1. Some students really resist the subscript notation $a_n$ when encountering it for the first time. To allay these concerns, I usually ask my students, “Why can’t we just label the terms in the sequence as $a$, $b$, $c$, and so on?” They usually can answer: what if there are more than 26 terms? That’s the right answer, and so the $a_n$ is used so that we’re not limited to just the letters of the English alphabet.

Another way of selling the $a_n$ notation to students is by telling them that it’s completely analogous to the $f(x)$ notation used more commonly in Algebra II and Precalculus. For a “regular” function $f(x)$, the number $x$ is chosen from the domain of real numbers. For a sequence $a_n$, the number $n$ is chosen from the domain of positive (or nonnegative) integers.

2. The formulas in Part 1 of this series (pardon the pun) only apply to arithmetic and geometric sequences, respectively. In other words, if the sequence is neither arithmetic nor geometric, then the above formulas should not be used.

While this is easy to state, my observation is that some students panic a bit when working with sequences and tend to use these formulas on homework and test questions even when the sequence is specified to be something else besides these two types of sequences. For example, consider the following problem:

Find the 10th term of the sequence $1, 4, 9, 16, \dots$

I’ve known pretty bright students who immediately saw that the first term was $1$ and the difference between the first and second terms was $3$, and so they answered that the tenth term is $1 + (10-1)\times 3 = 28$… even though the sequence was never claimed to be arithmetic.

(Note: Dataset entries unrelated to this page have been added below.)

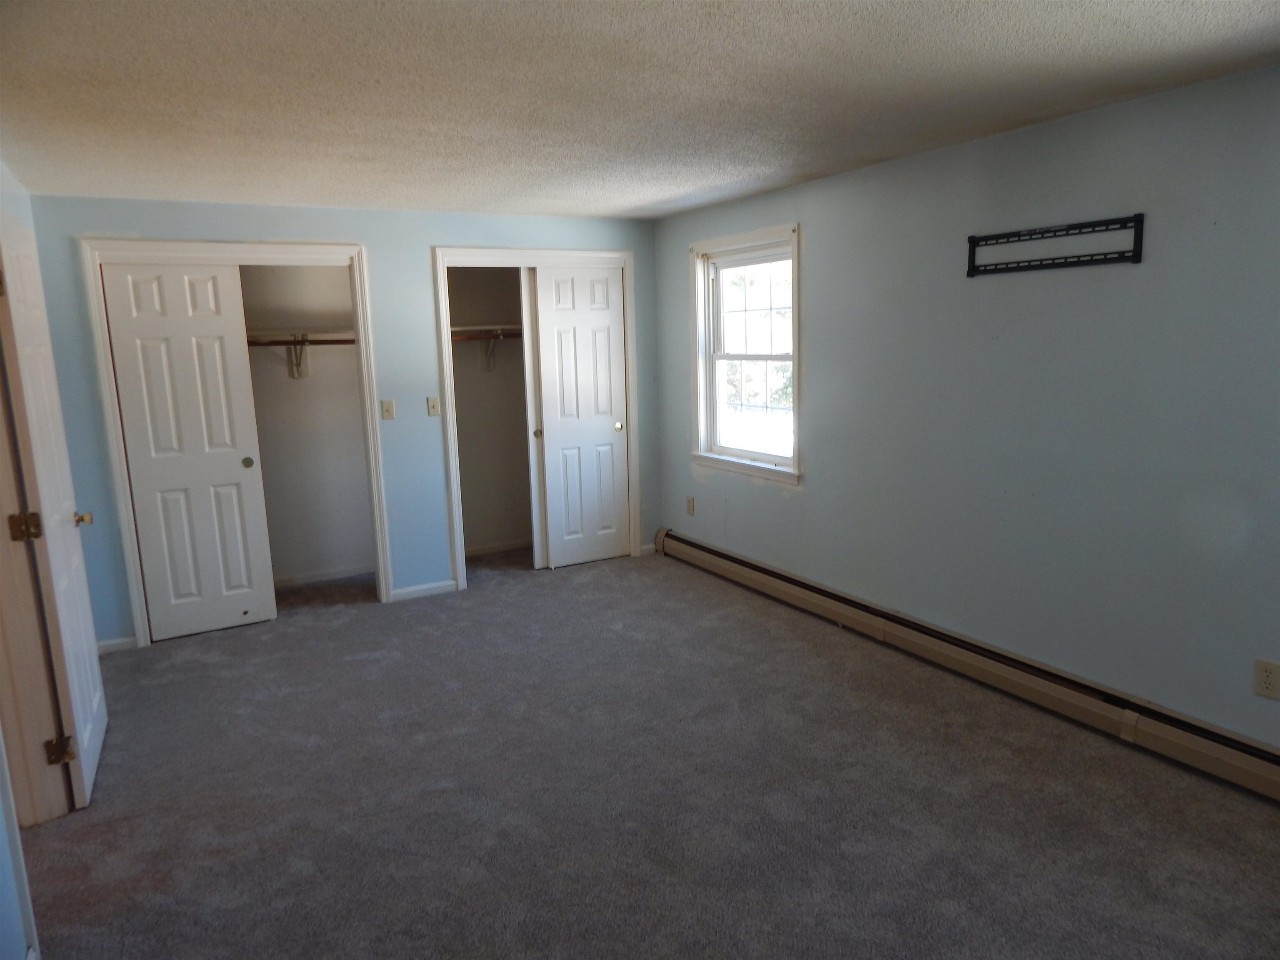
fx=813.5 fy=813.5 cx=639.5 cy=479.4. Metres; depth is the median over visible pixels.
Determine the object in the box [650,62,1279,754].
right wall
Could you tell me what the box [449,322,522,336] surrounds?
closet shelf
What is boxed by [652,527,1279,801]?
baseboard heater
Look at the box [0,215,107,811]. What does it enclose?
door
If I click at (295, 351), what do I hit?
shelf bracket
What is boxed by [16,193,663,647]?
back wall
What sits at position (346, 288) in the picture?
closet wall
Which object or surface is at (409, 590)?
baseboard
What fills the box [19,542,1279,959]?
carpet floor
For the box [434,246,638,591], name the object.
closet door frame
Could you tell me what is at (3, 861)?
left wall
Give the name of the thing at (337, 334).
closet shelf
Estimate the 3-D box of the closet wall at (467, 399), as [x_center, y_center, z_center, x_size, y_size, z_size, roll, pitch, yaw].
[-0.916,-0.560,5.688,1.492,2.346,0.890,-7,11,-29]
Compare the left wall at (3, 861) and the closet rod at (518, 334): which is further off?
the closet rod at (518, 334)
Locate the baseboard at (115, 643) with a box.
[96,635,137,654]
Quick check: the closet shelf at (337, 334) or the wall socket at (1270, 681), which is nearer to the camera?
the wall socket at (1270, 681)
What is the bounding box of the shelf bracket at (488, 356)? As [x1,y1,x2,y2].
[480,331,500,370]
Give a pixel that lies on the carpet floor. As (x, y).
(621, 638)
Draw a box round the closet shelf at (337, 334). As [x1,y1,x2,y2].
[245,327,355,342]
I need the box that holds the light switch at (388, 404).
[380,398,395,419]
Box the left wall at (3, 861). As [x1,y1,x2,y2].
[0,159,54,959]
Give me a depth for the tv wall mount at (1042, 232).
3.08 m
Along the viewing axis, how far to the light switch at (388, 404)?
4.84 m
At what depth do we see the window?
5.00 m
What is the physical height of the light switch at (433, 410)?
0.116 m
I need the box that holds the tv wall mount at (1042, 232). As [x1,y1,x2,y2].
[965,214,1145,275]
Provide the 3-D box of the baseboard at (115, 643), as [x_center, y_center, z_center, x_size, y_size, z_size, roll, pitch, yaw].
[-2.845,0.888,4.305,0.275,0.074,0.014,-7,11,-29]
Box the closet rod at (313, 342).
[244,336,357,344]
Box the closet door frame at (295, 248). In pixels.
[80,240,390,644]
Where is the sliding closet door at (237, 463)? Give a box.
[99,259,277,641]
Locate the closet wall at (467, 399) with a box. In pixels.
[446,269,531,557]
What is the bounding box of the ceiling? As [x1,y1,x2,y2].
[0,0,1279,219]
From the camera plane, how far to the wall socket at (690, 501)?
5.55 m
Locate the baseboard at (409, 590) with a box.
[388,579,458,601]
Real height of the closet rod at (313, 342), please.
0.050 m
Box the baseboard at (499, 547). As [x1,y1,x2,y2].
[464,538,532,556]
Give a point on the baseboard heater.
(756, 576)
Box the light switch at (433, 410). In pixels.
[426,396,440,416]
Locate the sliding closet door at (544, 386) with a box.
[530,265,629,569]
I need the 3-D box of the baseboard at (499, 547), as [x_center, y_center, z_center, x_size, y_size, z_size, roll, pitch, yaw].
[-1.094,0.509,6.056,1.429,0.073,0.015,-7,11,-29]
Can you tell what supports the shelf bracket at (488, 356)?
attached to the closet wall at (467, 399)
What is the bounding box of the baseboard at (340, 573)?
[272,563,375,587]
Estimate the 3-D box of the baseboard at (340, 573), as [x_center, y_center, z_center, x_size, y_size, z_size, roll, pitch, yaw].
[-2.352,0.672,5.396,1.529,0.074,0.016,-7,11,-29]
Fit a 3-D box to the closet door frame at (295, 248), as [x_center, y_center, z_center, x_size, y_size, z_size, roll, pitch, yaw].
[-2.190,-0.218,4.578,1.331,2.135,0.145,-7,11,-29]
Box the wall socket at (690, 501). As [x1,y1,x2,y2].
[685,495,694,514]
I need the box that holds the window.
[687,222,802,487]
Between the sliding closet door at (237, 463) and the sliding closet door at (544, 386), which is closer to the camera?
the sliding closet door at (237, 463)
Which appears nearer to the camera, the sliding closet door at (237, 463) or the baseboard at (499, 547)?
the sliding closet door at (237, 463)
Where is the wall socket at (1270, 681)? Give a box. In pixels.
[1253,657,1279,699]
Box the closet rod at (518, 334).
[448,330,522,339]
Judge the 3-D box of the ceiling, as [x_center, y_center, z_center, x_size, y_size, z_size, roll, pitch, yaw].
[-0.341,-1.273,2.570,4.324,0.113,6.509,-7,11,-29]
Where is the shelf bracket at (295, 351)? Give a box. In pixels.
[286,332,308,378]
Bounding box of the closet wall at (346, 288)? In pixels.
[238,265,373,585]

I’m guessing that these arithmetic and geometric sequences are emphasized so much in class that some students are conditioned to expect that every series is either arithmetic or geometric, forgetting (especially on tests) that there are sequences other than these two.

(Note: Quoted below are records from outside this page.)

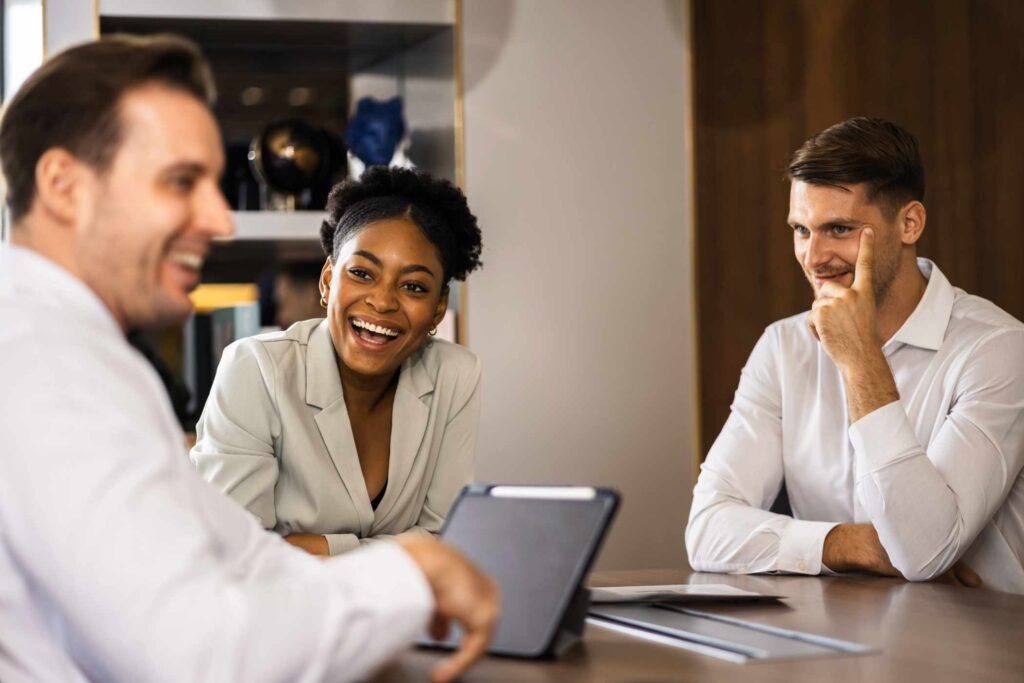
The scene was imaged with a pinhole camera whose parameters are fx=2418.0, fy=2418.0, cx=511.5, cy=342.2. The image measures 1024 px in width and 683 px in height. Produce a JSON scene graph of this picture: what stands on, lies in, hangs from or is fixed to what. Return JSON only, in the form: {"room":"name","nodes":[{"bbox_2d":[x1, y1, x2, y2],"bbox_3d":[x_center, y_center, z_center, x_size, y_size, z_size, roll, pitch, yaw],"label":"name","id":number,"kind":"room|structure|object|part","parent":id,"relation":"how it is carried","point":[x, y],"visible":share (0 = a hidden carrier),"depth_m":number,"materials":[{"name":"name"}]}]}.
{"room":"office","nodes":[
{"label":"office","id":0,"kind":"room"},
{"bbox_2d":[458,0,696,576],"bbox_3d":[0.088,-0.291,5.738,0.788,2.834,0.368,0,-2,-16],"label":"wall","id":1,"kind":"structure","parent":0,"point":[475,309],"depth_m":5.60,"materials":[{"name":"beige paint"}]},
{"bbox_2d":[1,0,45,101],"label":"window","id":2,"kind":"structure","parent":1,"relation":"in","point":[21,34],"depth_m":6.03,"materials":[{"name":"white"}]},
{"bbox_2d":[90,0,463,433],"bbox_3d":[-0.623,-0.214,5.458,1.021,2.167,0.498,0,-2,-16],"label":"shelving unit","id":3,"kind":"object","parent":1,"relation":"attached to","point":[199,24],"visible":0.31,"depth_m":5.56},
{"bbox_2d":[182,283,262,423],"bbox_3d":[-0.670,0.035,5.457,0.228,0.333,0.272,0,-2,-16],"label":"book row","id":4,"kind":"object","parent":3,"relation":"in","point":[249,309],"visible":0.37,"depth_m":5.35,"materials":[{"name":"paper"}]},
{"bbox_2d":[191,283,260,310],"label":"yellow book","id":5,"kind":"object","parent":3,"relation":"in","point":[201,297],"visible":0.4,"depth_m":5.36,"materials":[{"name":"yellow paper"}]},
{"bbox_3d":[-0.551,-0.253,5.387,0.755,0.057,0.408,0,-2,-16],"label":"shelf","id":6,"kind":"part","parent":3,"relation":"part of","materials":[{"name":"white"}]},
{"bbox_2d":[247,118,336,209],"bbox_3d":[-0.501,-0.394,5.466,0.214,0.244,0.202,0,-2,-16],"label":"globe","id":7,"kind":"object","parent":3,"relation":"in","point":[289,184],"visible":0.94,"depth_m":5.40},
{"bbox_2d":[344,96,407,169],"bbox_3d":[-0.309,-0.449,5.515,0.159,0.242,0.155,-1,-1,-4],"label":"sculpture","id":8,"kind":"object","parent":3,"relation":"in","point":[371,146],"visible":0.88,"depth_m":5.47,"materials":[{"name":"blue"}]},
{"bbox_2d":[693,0,1023,474],"bbox_3d":[1.145,-0.427,5.774,1.270,3.067,0.195,0,-2,-16],"label":"wood panel wall","id":9,"kind":"structure","parent":0,"point":[796,38],"depth_m":5.79,"materials":[{"name":"brown wood"}]},
{"label":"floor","id":10,"kind":"structure","parent":0,"visible":0},
{"bbox_2d":[0,36,503,682],"bbox_3d":[-0.367,0.170,2.229,0.400,0.864,0.801,1,-2,-39],"label":"man","id":11,"kind":"object","parent":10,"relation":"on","point":[445,588],"visible":0.98,"depth_m":2.01},
{"bbox_2d":[187,159,487,555],"bbox_3d":[-0.273,0.147,3.874,0.436,0.809,0.707,-1,-1,9],"label":"woman","id":12,"kind":"object","parent":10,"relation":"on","point":[361,365],"visible":0.73,"depth_m":3.77},
{"bbox_2d":[365,568,1023,682],"bbox_3d":[0.311,0.672,2.162,1.247,0.750,2.863,0,-2,-16],"label":"table","id":13,"kind":"object","parent":10,"relation":"on","point":[982,594],"visible":0.55,"depth_m":2.48,"materials":[{"name":"brown wood"}]},
{"bbox_2d":[422,483,620,657],"bbox_3d":[-0.019,0.217,2.361,0.240,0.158,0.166,-2,-2,43],"label":"tablet","id":14,"kind":"object","parent":13,"relation":"on","point":[542,506],"visible":0.8,"depth_m":2.35,"materials":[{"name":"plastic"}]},
{"bbox_2d":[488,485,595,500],"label":"white pen","id":15,"kind":"object","parent":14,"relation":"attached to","point":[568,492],"visible":0.95,"depth_m":2.43,"materials":[{"name":"white plastic"}]},
{"bbox_2d":[587,583,786,604],"bbox_3d":[0.184,0.302,2.911,0.237,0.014,0.199,0,-2,-16],"label":"paper","id":16,"kind":"object","parent":13,"relation":"on","point":[736,594],"visible":0.89,"depth_m":2.86,"materials":[{"name":"white paper"}]},
{"bbox_2d":[591,603,881,662],"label":"cable cover panel","id":17,"kind":"object","parent":13,"relation":"on","point":[746,652],"visible":0.96,"depth_m":2.47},
{"bbox_2d":[688,117,1023,596],"bbox_3d":[0.599,0.134,3.792,0.570,0.935,0.588,-2,-2,43],"label":"man","id":18,"kind":"object","parent":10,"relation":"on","point":[936,484],"visible":0.98,"depth_m":3.66}
]}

3. Regarding arithmetic sequences, sometimes it helps by giving students a visual picture by explicitly make the connection between the terms of an arithmetic sequence and the points of a line. For example, consider the arithmetic sequence which begins

$13, 16, 19, 22, \dots$

The first term is $13$, the second term is $16$, and so on. Now imagine plotting the points $(1,13)$, $(2,16)$, $(3,19)$, and $(4,22)$ on the coordinate plane. Clearly the points lie on a straight line. This is not surprising since there’s a common difference between terms. Moreover, the slope of the line is $3$. This matches the common difference of the arithmetic sequence.

4. In ordinary English, the words sequence and series are virtually synonymous. For example, if someone says either, “a sequence of unusual events” or “a series of unusual events,” the speaker means pretty much the same thing

However, in mathematics, the words sequence and series have different meanings. In mathematics, an example of an arithmetic sequence are the terms

$1, 3, 5, 7, 9, \dots, 99$

However, an example of an arithmetic series would be

$1 + 3 + 5 + 7 + 9 + \dots + 99$

In other words, a sequence provides the individual terms, while a series is a sum of the terms.

When teaching this topic, I make sure to take a minute to emphasize that the words sequence and series will mean something different in my class, even though they basically mean the same thing in ordinary English.